Suction Cup Performance
Turning atmospheric pressure into precise, reliable grip
Suction cup performance depends on the pressure differential between atmospheric pressure and the vacuum level inside the cup.
For porous materials, vacuum levels between 30% and 55% maintain required flow to compensate for leakage. For airtight surfaces, 55% to 80% vacuum provides higher holding force, allowing smaller suction cup sizing and improved efficiency.
VACUUM HANDLING PHASES
1 - Approach
For shock-free contact with the surface to be gripped, and to conform to its shape, the suction cup in this instance has 1.5 bellows.
2 - Gripping
Vacuum is then applied to the suction cup, which lifts the object pushed by atmospheric pressure.
The suction cup and object then remain bound together throughout the entire process (transfer, packaging, etc).
3 - Release
At the end of the suction process, the vacuum is interrupted to release the object.
Most often, an air blow-off will help this process and avoid sticking. This also helps to quickly move to the next cycle.
VACUUM LEVELS AND SUCTION CUP SIZING
In practice, the majority of surfaces requiring suction are not airtight. If the material is porous or the surface is rough, it is inevitable that air will escape into the vacuum through the material or under the edges of the suction cup.
In this situation, a high flow of vacuum must be maintained to compensate for air leaks and to maintain gripping. This can be done economically and efficiently at a low level of vacuum.

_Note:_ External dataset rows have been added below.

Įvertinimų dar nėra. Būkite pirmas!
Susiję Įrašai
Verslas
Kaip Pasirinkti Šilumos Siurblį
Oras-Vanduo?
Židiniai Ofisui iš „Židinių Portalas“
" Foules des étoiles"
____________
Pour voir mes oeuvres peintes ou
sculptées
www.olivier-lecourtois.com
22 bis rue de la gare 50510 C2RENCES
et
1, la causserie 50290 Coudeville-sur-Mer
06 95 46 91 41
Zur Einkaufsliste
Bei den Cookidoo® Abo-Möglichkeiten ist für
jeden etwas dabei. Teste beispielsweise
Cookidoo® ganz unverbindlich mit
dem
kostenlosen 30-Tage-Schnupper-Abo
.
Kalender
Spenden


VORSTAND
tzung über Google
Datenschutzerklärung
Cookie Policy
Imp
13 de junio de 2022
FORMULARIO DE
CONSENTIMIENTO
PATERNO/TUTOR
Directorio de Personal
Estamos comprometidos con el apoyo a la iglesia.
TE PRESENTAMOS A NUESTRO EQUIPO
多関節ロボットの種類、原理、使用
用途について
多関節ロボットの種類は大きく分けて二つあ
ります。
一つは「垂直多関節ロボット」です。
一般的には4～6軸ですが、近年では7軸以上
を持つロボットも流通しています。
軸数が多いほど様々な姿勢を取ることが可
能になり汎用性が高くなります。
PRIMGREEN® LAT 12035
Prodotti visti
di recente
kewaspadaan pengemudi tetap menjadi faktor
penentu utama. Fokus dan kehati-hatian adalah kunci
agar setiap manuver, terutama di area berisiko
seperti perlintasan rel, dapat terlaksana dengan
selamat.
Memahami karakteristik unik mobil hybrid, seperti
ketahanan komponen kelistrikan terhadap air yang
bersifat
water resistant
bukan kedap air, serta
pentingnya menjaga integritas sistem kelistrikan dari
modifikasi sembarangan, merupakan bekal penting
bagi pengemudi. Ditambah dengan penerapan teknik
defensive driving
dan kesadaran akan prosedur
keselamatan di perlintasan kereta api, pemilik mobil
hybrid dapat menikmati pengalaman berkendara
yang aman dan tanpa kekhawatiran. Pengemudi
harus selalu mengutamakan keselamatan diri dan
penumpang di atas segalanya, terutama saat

Within the recommended vacuum range of 30% to 80%, two distinct zones must be distinguished, depending on the nature of the object to be gripped..
1. Porous materials
The 30 to 55% vacuum zone is both economical and efficient, given the amount of vacuum flow required. The suction cups should be sized appropriately to obtain the required holding force.
2. Airtight surfaces
In this case, the 55 to 80% zone gives excellent results. The holding force is greater (curves opposite), so that smaller suction cups may be used.